# Good Travel Camera



## pknight6 (Nov 8, 2014)

I am going to Europe in a few months and don't want to haul my Canon DSLR with all of it's lenses around. I would like to get a small, light camera with decent zoom capability. Something that I can carry around in a pocket. I am looking at the Nikon Coolpix S7000 and the Canon Power Shot SX720. Does anyone have any experience with either of these cameras? Or, have another suggestion? Thanks!


----------



## BobBobber (Aug 29, 2015)

Need more info. You should define your $$ available, photos or video too, zoom preference, sensor size, final photo use (snaps, small prints, enlargements), etc, etc.

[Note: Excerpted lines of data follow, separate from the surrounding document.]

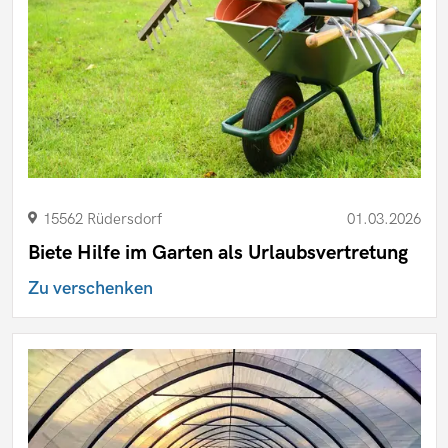
15562 Rüdersdorf
01.03.2026
Biete Hilfe im Garten als Urlaubsvertretung
Zu verschenken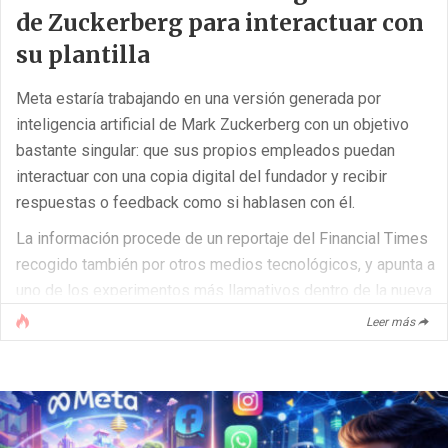
de Zuckerberg para interactuar con
su plantilla
Meta estaría trabajando en una versión generada por
inteligencia artificial de Mark Zuckerberg con un objetivo
bastante singular: que sus propios empleados puedan
interactuar con una copia digital del fundador y recibir
respuestas o feedback como si hablasen con él.
La información procede de un reportaje del Financial Times
recogido también por otros medios tecnológicos, y apunta a
uno de los experimentos más llamativos dentro de la nueva
ofensiva de Meta en inteligencia artificial.
Leer más
Según ese informe, la compañía está entrenando el avatar
con la imagen y la voz de Zuckerberg, además de sus
gestos, su tono al hablar y sus declaraciones públicas. La
idea sería que los [...]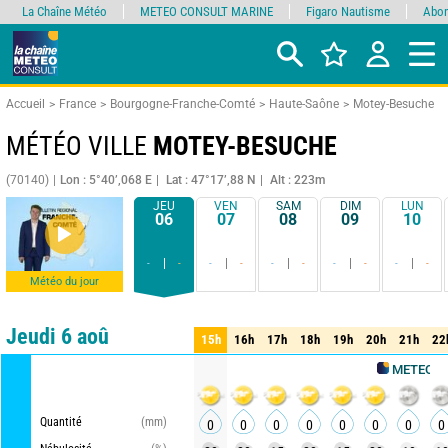
La Chaîne Météo
METEO CONSULT MARINE
Figaro Nautisme
Abon
Accueil
France
Bourgogne-Franche-Comté
Haute-Saône
Motey-Besuche
MÉTÉO VILLE
MOTEY-BESUCHE
(70140)
Lon : 5°40’,068 E
Lat : 47°17’,88 N
Alt : 223m
JEU
VEN
SAM
DIM
LUN
06
07
08
09
10
-
-
-
-
-
-
-
-
-
-
Météo du jour
Comparateur
détaillé
synthétique
Jeudi 6 aoû
15h
16h
17h
18h
19h
20h
21h
22
15h
16h
17h
18h
19h
20h
21h
22
METEO CONSULT
Quantité
(mm)
0
0
0
0
0
0
0
0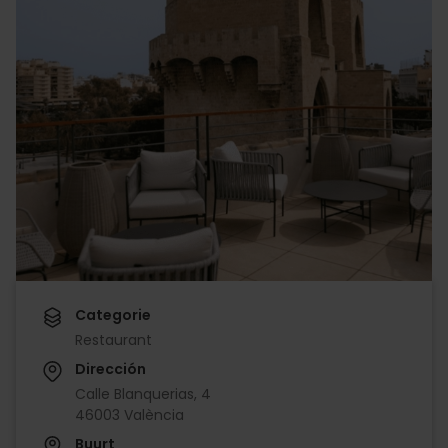
Categorie
Restaurant
Dirección
Calle Blanquerias, 4
46003 València
Buurt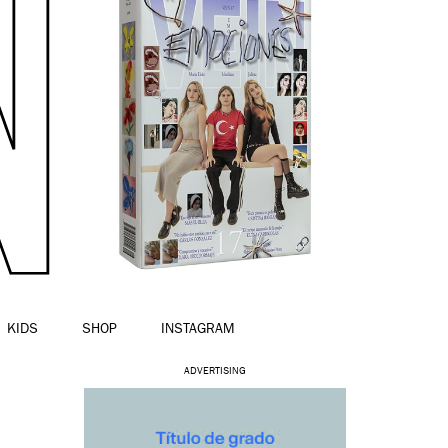
KIDS
SHOP
INSTAGRAM
ADVERTISING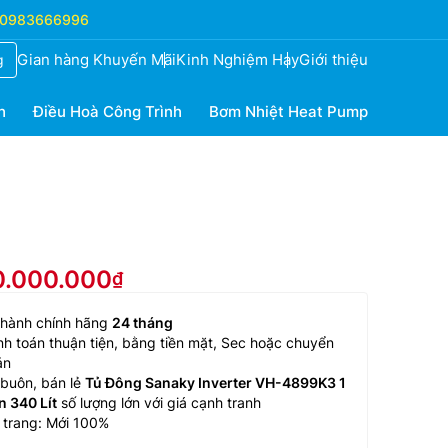
0983666996
Gian hàng Khuyến Mãi
Kinh Nghiệm Hay
Giới thiệu
g
h
Điều Hoà Công Trình
Bơm Nhiệt Heat Pump
10.000.000
 hành chính hãng
24 tháng
h toán thuận tiện, bằng tiền mặt, Sec hoặc chuyển
ản
buôn, bán lẻ
Tủ Đông Sanaky Inverter VH-4899K3 1
 340 Lít
số lượng lớn với giá cạnh tranh
 trang: Mới 100%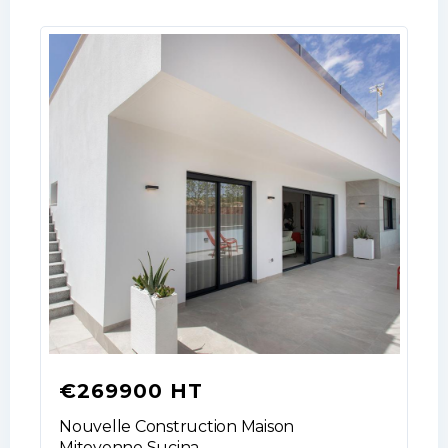
LOGIN
No apps configured. Please contact
your administrator.
Lost your password?
€269900 HT
Nouvelle Construction Maison
Mitoyenne Sucina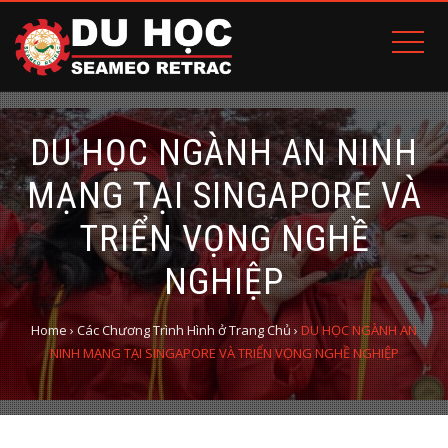
DU HỌC NGÀNH AN NINH
MẠNG TẠI SINGAPORE VÀ
TRIỂN VỌNG NGHỀ
NGHIỆP
Home
›
Các Chương Trình Hình ở Trang Chủ
›
DU HỌC NGÀNH AN
NINH MẠNG TẠI SINGAPORE VÀ TRIỂN VỌNG NGHỀ NGHIỆP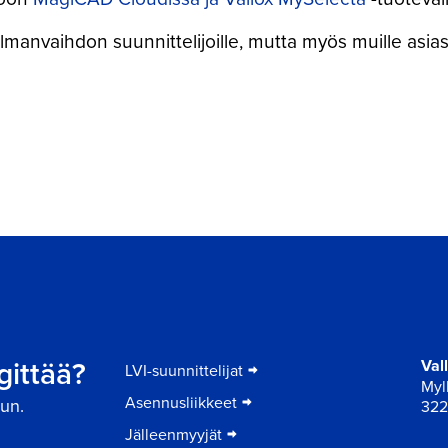
ilmanvaihdon suunnittelijoille, mutta myös muille asia
er
gittää?
Val
LVI-suunnittelijat
Myll
Asennusliikkeet
un.
322
Jälleenmyyjät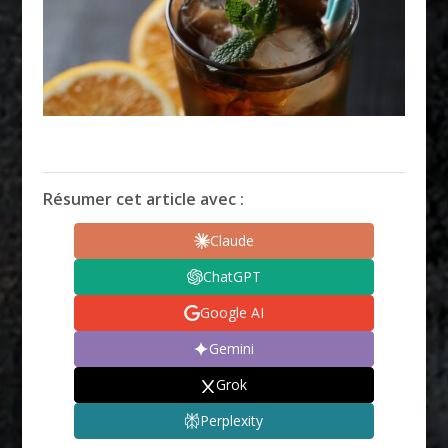
Résumer cet article avec :
Claude
ChatGPT
Google AI
Gemini
Grok
Perplexity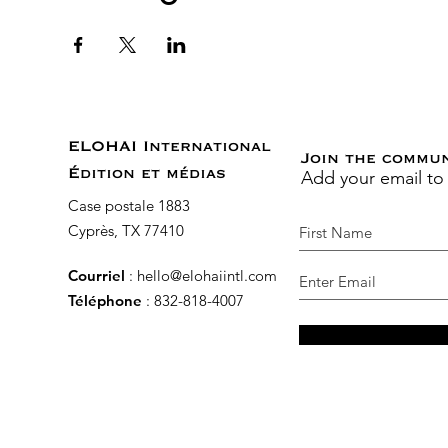
ELOHAI International
Join the commu
Add your email to
Édition et médias
Case postale 1883
Cyprès, TX 77410
Courriel
:
hello@elohaiintl.com
Téléphone
: 832-818-4007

Are you camera fanatic or just average guy wanting decent photos?

For a compact, not ultra-slim one, I use a Leica C-Lux 2. Got it in great shape off eBay for about $110. Videos while not HD quality look good on 20" computer HRHD monitor. 

Added a Delkin shade to LCD screen to see in sunlight. Many cameras could benefit from Delkin. Also protects LCD surface.


----------



## Formula4Fish (Apr 24, 2007)

pknight6,

It's not a "pocket" camera, but it's a terrific travel and "walk around" camera, with a 65X optical zoom.

Take a look at the Canon SX60 - Regular price is $549 - B&H has it on sale for $479 no tax free shipping.

https://www.bhphotovideo.com/c/product/1080919-REG/canon_9543b001_powershot_sx60_hs_digital.html


----------



## bassjedi (Jul 20, 2016)

I have a Sony NEX-7 that I use when I don't want to lug around the SLR. You can use a wide variety of lenses with it. I really like it.


----------